**Texto proporcionado**
⟨

# Amplificador 100W 11 Metros (CB 27Mhz)



## livestrong (Sep 26, 2009)

Quiero hacer un amplificador de 100 W para mi radio CB si alguien tiene el diagrama me ayuda con esto.

GRACIAS


----------



## crimson (Sep 26, 2009)

Hola Livestrong,¿el lineal es para AM o para SSB? porque si es AM te va a subir la portadora pero no la modulación. Saludos C


----------



## livestrong (Sep 26, 2009)

es para USB Y LSB


----------



## crimson (Sep 26, 2009)

Otra pregunta importante: el transmisor ¿qué potencia tiene de salida? porque generalmente se sube de a 10, es decir, si tira 5W podés subir a 50W con un sólo transistor. Voy a buscar el manual de Motorola y te paso un par de circuitos. Saludos C


----------



## livestrong (Sep 26, 2009)

ok es para un radio Pearce Simpson am/lsb/usb, que de hecho lo estoy tratando de reparar ya que a pesar de que es viejo es bueno.


----------



## crimson (Sep 28, 2009)

⟩

**Tareas y ejercicios**
1. Enumere todos los modos de transmisión que se mencionan en el hilo del foro sobre el amplificador para CB.
2. Conteste las siguientes preguntas según el hilo del foro sobre el amplificador para CB:
(a) ¿De qué potencia desea construir el amplificador quien abre el hilo?
(b) ¿De qué marca es la radio que se está tratando de reparar?
(c) ¿De qué fabricante es el manual que crimson dice que va a buscar?

**Datos de origen**
⟨

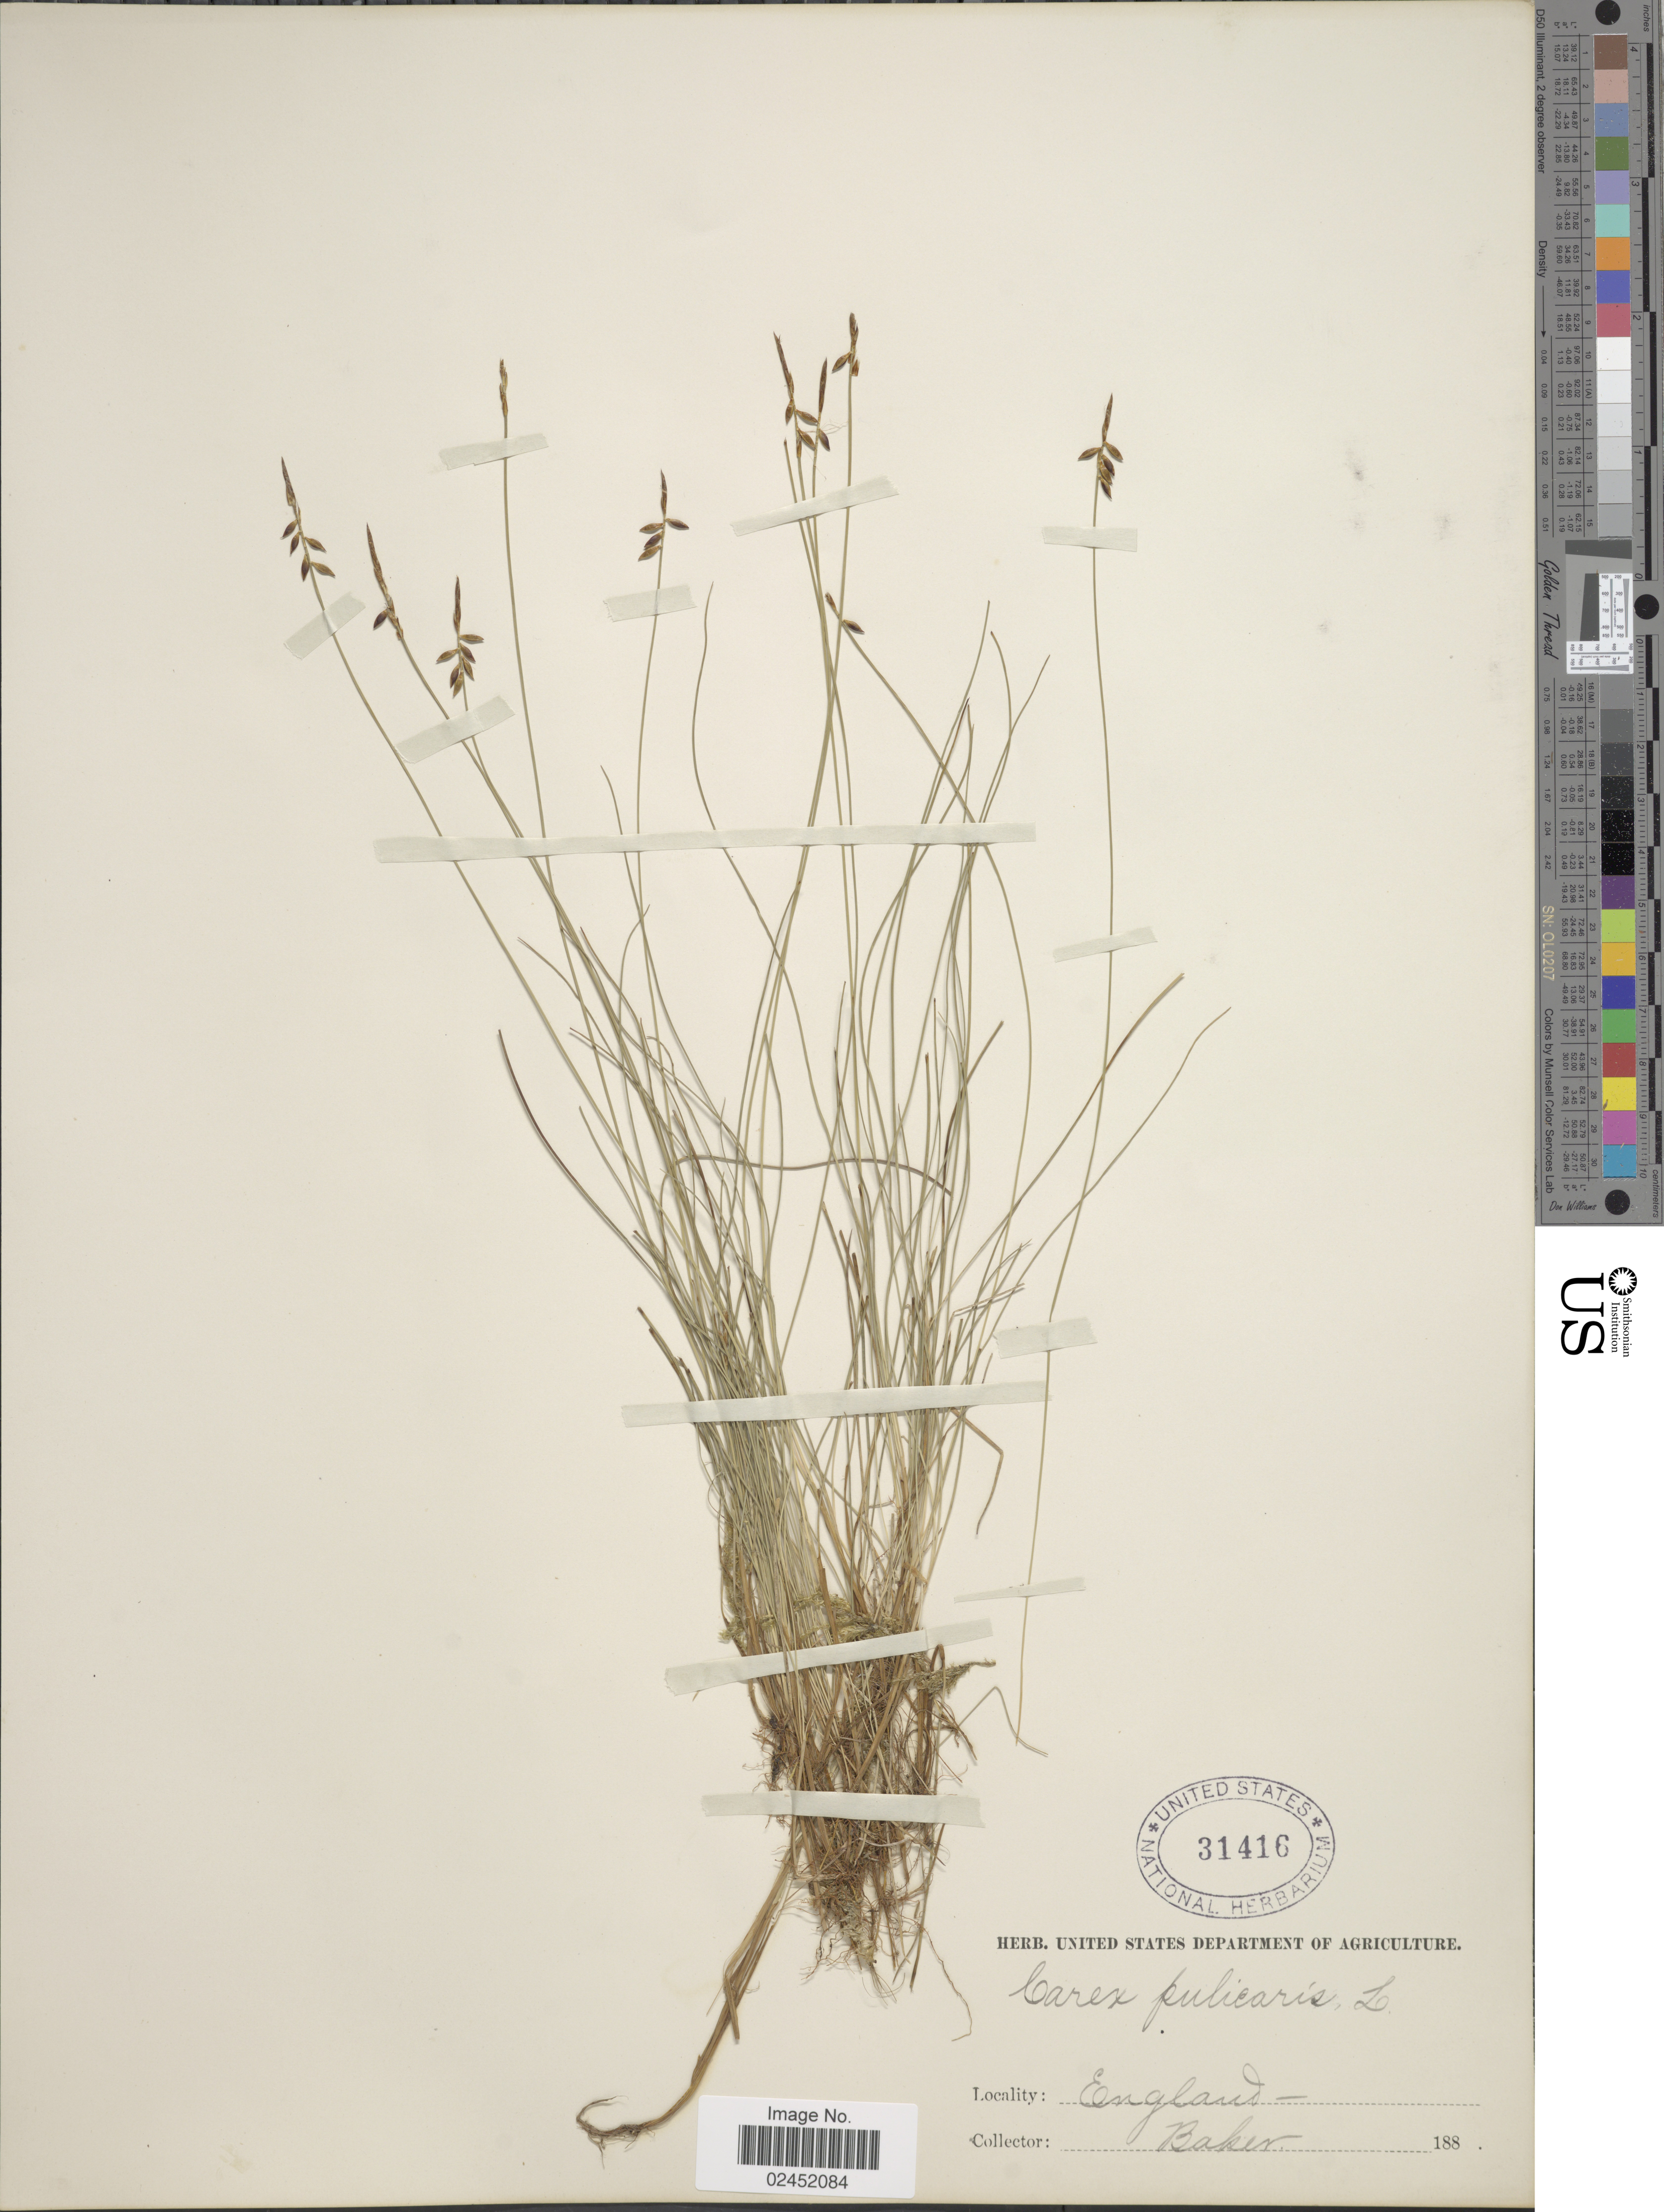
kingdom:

⟩

**Resultados por tarea**
1. AM, SSB, USB y LSB.

2.
(a) De 100 W.
(b) Pearce Simpson.
(c) De Motorola.